Дверь раскрылась. Вошел Игорь и с ним Федя. Федя задержался на пороге, несмело оглядел ребят. Но Игорь легонько подтолкнул его вперед.
— Знакомься, Федя. Это — Лера Дружинина, а это — Нина Логинова. Остальных ты знаешь. Кстати, Нинка, ты выполнила задание?
— Ещё бы! Целый вечер вчера возилась. Даже запасные сделала.
Нинка развернула пакет. В нем оказались голубые повязки с нашитыми из белых тесемок буквами ПФ, что означало «пионерский форпост».
Повязки мгновенно расхватали, обернули их вокруг правой руки. Все, кроме Феди.
Наступило неловкое молчание.
— Бери и ты, Федя, — неуверенно сказала Нинка. Но Лера одернула её.
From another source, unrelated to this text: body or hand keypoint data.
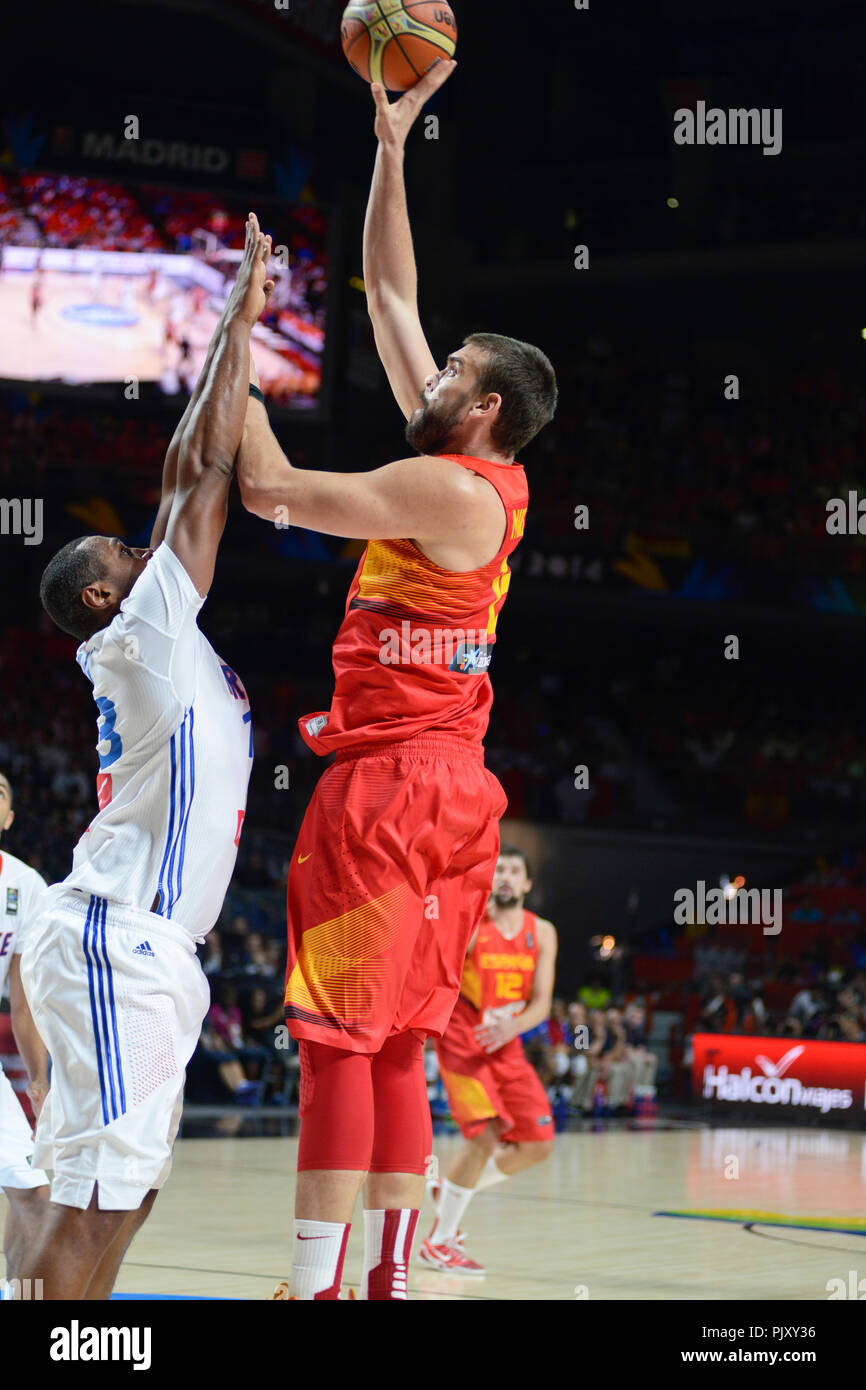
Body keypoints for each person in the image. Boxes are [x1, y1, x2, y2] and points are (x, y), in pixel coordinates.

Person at [237, 63, 557, 1301]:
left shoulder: (439, 488)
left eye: (444, 371)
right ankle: (375, 1282)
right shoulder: (482, 479)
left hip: (387, 788)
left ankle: (315, 1285)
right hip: (452, 792)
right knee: (392, 1054)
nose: (420, 371)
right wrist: (390, 144)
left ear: (477, 405)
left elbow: (270, 490)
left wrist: (244, 340)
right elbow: (391, 298)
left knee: (332, 1048)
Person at [15, 214, 272, 1300]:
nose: (148, 546)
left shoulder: (163, 642)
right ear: (97, 595)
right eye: (128, 551)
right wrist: (235, 315)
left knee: (128, 1188)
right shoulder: (142, 631)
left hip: (147, 946)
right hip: (119, 939)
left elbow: (196, 479)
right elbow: (196, 469)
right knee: (102, 1194)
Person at [422, 846, 557, 1273]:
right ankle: (439, 1242)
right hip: (465, 1042)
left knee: (538, 1144)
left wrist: (511, 1028)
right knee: (487, 1134)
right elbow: (436, 974)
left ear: (527, 884)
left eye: (515, 871)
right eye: (499, 870)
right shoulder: (472, 924)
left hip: (508, 1043)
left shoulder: (543, 932)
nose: (506, 877)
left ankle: (453, 1188)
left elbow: (542, 1003)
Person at [0, 772, 51, 1294]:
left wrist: (39, 1076)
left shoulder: (24, 885)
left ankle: (21, 1299)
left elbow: (23, 995)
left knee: (33, 1191)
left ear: (9, 818)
— Погоди! А понимает ли Федя, что значит стать членом пионерского форпоста?
Федя ответил негромко, но твердо:
— Я больше не буду. Никогда не буду… воровать.
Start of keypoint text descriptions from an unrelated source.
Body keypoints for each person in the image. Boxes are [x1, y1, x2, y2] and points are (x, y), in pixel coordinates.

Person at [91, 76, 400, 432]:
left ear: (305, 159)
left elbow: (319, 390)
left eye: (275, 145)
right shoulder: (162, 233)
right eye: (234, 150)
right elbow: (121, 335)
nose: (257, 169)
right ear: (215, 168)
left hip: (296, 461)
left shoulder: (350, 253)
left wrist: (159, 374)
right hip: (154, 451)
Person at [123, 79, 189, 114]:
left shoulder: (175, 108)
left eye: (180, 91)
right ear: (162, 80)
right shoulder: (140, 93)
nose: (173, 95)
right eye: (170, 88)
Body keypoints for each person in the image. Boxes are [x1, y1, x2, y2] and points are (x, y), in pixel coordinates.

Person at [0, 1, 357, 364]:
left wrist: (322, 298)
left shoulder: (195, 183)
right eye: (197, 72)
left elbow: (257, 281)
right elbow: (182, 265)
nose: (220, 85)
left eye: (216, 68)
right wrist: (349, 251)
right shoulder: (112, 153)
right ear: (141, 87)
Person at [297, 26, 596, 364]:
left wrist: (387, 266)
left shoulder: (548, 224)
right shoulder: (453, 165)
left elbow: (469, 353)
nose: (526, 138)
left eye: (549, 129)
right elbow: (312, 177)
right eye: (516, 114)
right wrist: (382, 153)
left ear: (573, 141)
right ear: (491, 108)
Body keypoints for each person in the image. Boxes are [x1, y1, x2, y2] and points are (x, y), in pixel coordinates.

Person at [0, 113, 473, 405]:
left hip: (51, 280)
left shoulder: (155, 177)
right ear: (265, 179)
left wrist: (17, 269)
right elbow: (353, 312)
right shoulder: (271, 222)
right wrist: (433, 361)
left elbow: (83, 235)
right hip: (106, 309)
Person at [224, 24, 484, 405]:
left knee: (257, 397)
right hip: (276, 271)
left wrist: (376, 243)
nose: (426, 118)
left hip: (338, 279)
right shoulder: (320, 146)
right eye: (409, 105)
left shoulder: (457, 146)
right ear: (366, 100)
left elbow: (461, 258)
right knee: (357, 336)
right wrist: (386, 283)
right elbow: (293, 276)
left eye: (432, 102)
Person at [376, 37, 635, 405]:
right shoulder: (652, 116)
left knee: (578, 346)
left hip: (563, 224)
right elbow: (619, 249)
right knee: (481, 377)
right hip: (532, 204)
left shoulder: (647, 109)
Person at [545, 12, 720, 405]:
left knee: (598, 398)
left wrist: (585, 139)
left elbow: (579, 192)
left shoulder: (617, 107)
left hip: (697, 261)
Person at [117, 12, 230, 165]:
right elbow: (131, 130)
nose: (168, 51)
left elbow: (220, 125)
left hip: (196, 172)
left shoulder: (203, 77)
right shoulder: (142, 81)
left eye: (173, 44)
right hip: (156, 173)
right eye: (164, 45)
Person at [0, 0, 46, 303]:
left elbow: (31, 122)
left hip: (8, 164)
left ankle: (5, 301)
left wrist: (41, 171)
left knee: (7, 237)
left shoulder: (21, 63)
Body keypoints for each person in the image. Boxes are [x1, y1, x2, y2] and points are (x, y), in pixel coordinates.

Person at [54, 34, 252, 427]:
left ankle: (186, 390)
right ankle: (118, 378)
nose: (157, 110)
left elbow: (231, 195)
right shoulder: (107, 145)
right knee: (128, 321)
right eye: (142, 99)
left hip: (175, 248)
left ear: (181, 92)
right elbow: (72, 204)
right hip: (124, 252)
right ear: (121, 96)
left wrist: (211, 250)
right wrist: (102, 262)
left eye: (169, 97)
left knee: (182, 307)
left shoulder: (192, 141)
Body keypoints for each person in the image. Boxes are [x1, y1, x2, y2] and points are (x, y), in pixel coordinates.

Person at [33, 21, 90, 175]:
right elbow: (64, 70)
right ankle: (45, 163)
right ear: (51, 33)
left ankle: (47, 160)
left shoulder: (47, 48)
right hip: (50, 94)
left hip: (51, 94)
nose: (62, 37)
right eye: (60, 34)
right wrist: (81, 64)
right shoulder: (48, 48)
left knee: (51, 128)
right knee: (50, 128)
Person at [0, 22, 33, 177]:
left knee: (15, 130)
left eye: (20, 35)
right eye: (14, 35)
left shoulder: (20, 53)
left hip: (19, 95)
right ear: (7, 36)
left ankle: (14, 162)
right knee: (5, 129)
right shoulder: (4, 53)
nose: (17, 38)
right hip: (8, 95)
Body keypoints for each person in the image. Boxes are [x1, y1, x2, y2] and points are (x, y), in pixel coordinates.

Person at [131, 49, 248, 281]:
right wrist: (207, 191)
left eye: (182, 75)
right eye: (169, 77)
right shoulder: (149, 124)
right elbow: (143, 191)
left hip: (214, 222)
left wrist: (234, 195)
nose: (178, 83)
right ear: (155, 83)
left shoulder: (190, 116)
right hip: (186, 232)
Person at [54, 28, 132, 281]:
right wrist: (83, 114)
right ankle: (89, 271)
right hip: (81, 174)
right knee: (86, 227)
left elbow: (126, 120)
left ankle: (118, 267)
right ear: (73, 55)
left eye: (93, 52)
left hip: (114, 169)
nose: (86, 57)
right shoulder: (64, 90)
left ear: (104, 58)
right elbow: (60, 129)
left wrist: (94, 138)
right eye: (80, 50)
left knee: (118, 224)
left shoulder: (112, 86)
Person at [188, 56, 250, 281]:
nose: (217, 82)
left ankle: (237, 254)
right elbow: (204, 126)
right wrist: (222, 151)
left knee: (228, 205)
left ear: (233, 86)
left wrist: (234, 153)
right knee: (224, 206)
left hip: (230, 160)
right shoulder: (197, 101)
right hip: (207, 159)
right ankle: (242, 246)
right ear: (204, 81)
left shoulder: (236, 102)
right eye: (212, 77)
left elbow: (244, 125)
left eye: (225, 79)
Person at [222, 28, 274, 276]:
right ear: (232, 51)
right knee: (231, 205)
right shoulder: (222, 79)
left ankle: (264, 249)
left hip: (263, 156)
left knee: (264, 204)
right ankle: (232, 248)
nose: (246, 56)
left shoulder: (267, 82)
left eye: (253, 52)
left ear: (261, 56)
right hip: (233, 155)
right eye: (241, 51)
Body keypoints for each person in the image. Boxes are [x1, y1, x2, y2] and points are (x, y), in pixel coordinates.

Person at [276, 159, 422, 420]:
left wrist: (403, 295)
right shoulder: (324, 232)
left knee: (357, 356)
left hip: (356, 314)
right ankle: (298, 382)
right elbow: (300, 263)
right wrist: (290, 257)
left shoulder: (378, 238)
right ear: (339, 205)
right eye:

— Пусть он кровью поклянется! Будь я…
— Отстань ты, Симка, со своей кровью, — сердито перебил Игорь. — Здесь не до глупостей. Надо говорить по-серьёзному. Кто хочет, ребята?
Лера посмотрела на Славку, но тот пробормотал насмешливо:
— Оказывается, не так уж ясен и прост наш путь, — и отвернулся к окну, задумчиво грызя ноготь.
Симка и Нина усиленно зашептались. Игорь ждал. Тогда Лера сказала:
— Я буду говорить прямо. Не обижайся, Федя. Или обижайся, как хочешь. Но твои поступки… Ну, ты сам понимаешь! В общем, ребята, нельзя. Мы пока ещё не имеем права принять его!
Федя стоял отдельно от всех и, опустив голову, теребил конец солдатского ремня.
Славка резко повернулся.
— Интересное дело, Лера… Ведь ты же сама боролась за Федю, правда? И вдруг — не принимать. Значит, пусть опять болтается в одиночку, начинает все сначала? — Славка развел руками. — Парадокс какой-то получается!